Investire | Settembre 2024

Il settore della consulenza finanziaria cresce ogni anno a ritmi impressionanti, sia in assoluto che rispetto ad altri settori limitrofi che mostrano trend di crescita decisamente più asfittici.

Considerando le attuali quote di mercato conquistate dai consulenti finanziari – oggi pari al 20% del totale investitori e al 40% di quelli private – vi sono ampie prospettive di crescita e vi è spazio per almeno altri 7.000 professionisti.   

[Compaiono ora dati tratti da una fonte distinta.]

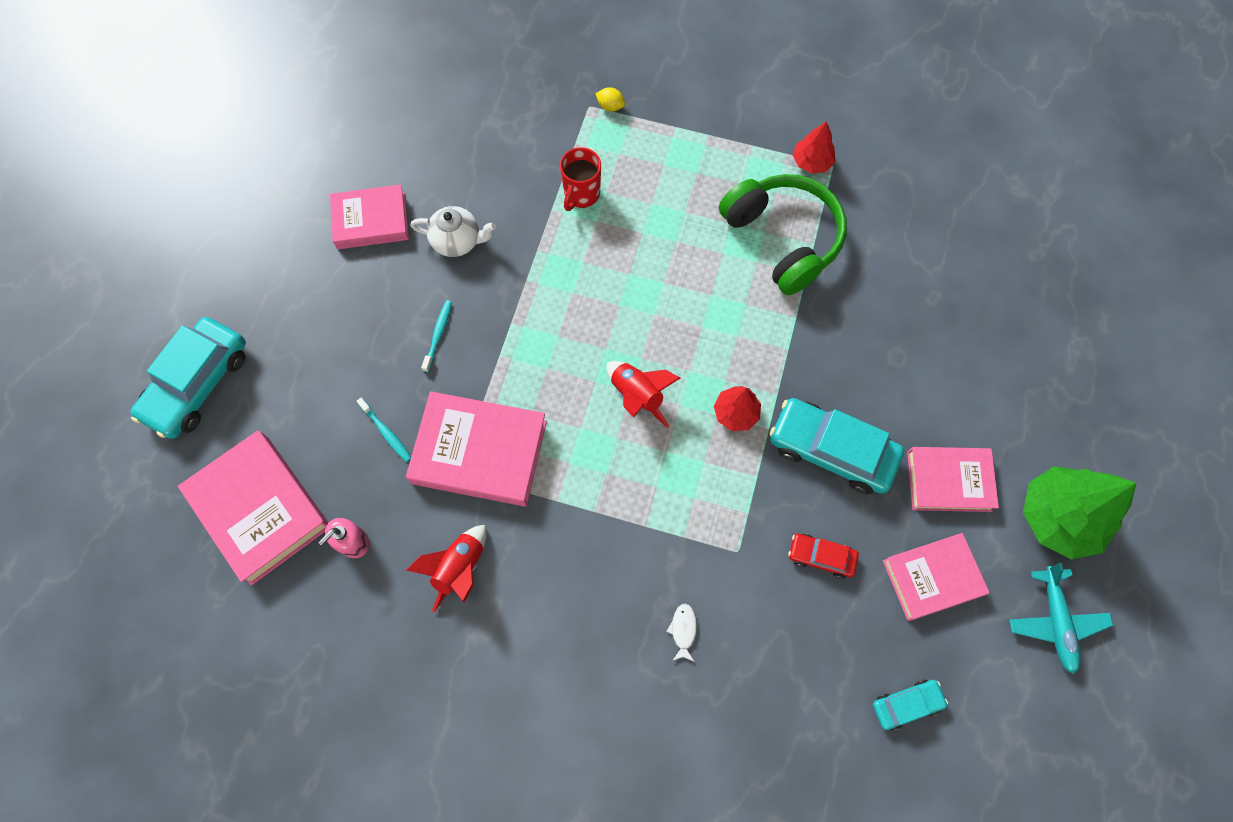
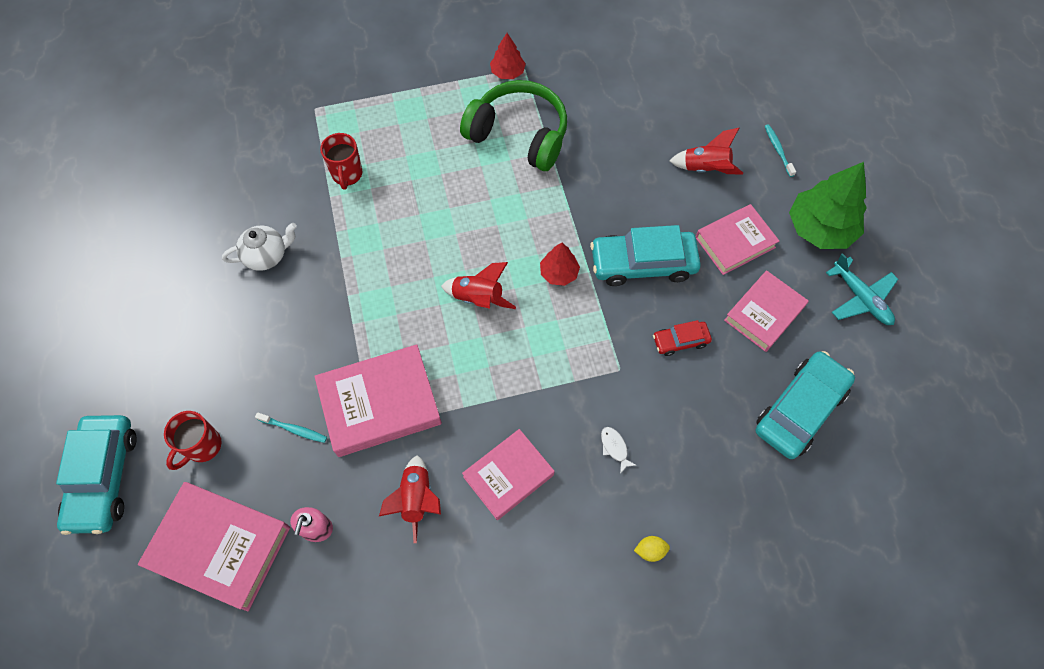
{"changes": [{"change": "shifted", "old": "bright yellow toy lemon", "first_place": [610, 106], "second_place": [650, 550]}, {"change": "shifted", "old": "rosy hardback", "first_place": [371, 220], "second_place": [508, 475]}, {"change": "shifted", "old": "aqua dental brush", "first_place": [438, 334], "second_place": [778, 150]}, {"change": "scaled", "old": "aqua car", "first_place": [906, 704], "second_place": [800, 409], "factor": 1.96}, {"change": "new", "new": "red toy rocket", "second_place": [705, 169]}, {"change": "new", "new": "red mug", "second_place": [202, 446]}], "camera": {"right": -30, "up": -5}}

Eppure le reti faticano ad attrarre nuovi talenti provenienti dal settore bancario o da altri settori e, in assenza di alternative, per crescere sono costrette a reclutare professionisti da altre reti in un gioco che – per il settore – è a somma zero.

Passare da dipendente a consulente finanziario consentirebbe di aumentare da cinque a dieci volte la propria retribuzione annuale lorda che nel migliore dei casi oscilla tra i cinquantamila e i settantamila Euro.

Per reclutare un consulente finanziario da una rete concorrente, ci sono realtà disposte a mettere sul piatto un incentivo che a volte supera il 4% delle masse gestite dal singolo professionista, il che significa un incentivo al cambio di rete quantificabile in milioni di Euro.   

Se l’aspetto retributivo è dunque condizione necessaria ma non sufficiente per attrarre nuovi talenti, cosa altro serve per indurre un dipendente bancario a diventare un consulente finanziario o a chi lo è già a scegliere un’altra rete?

Per rispondere a questa domanda ci sono alcune evidenze empiriche emerse sia dalla ricerca FINER fatta per ASSORETI e presentata ad aprile al Salone del Risparmio 2024, che dai più recenti monitoraggi continuativi condotti da FINER.

Per gli oltre cinquemila professionisti intervistati – selezionati tra i consulenti finanziari, i private banker e i gestori bancari delle principali banche e reti – emerge in modo inequivocabile la rilevanza dell’immagine e della reputazione della banca o della rete nel valutare un possibile cambio di casacca.

Queste evidenze empiriche sono ulteriormente confermate incrociando i dati dei reclutamenti comunicati dalle reti – numero di professionisti in entrata – con quelli che quantificano il valore dell’immagine delle stesse monitorate da FINER.

Dall’analisi emerge una correlazione statistica diretta: le prime reti per numero di consulenti reclutati negli ultimi dodici mesi, corrispondono quasi esattamente – anche nella posizione in classifica – alle prime reti che godono di un’immagine e di una reputazione superiore alla media.

A ciò si aggiunga che l’immagine e la reputazione delle banche e delle reti percepite da chi in esse vi lavora, unitamente alla loro soddisfazione, sono un potente propellente in grado di aumentare la cosiddetta retention, ovverossia la capacità di trattenere e fidelizzare i consulenti della propria banca.

Inoltre quello che vale per i clienti vale anche per i consulenti: acquisire un nuovo consulente costa mediamente cinque volte di più che trattenerne e fidelizzarne uno che già lavora in banca.

Sembrerebbe una cosa semplice, ma non lo è: per costruirsi una buona immagine e una solida reputazione – interna ed esterna – ci vogliono anni di impegno, mentre basta un attimo per distruggerla.

Quasi tutte le reti e le banche hanno ben chiara l’importanza della loro immagine sia per i clienti che per chi in esse vi lavora, alcune partono con una solida rendita di posizione, altre più giovani se la sono costruita in tempi più recenti.

Per tutte vale lo stesso principio: per fare proseliti – sia tra i clienti che tra i professionisti – più del denaro poté l’immagine.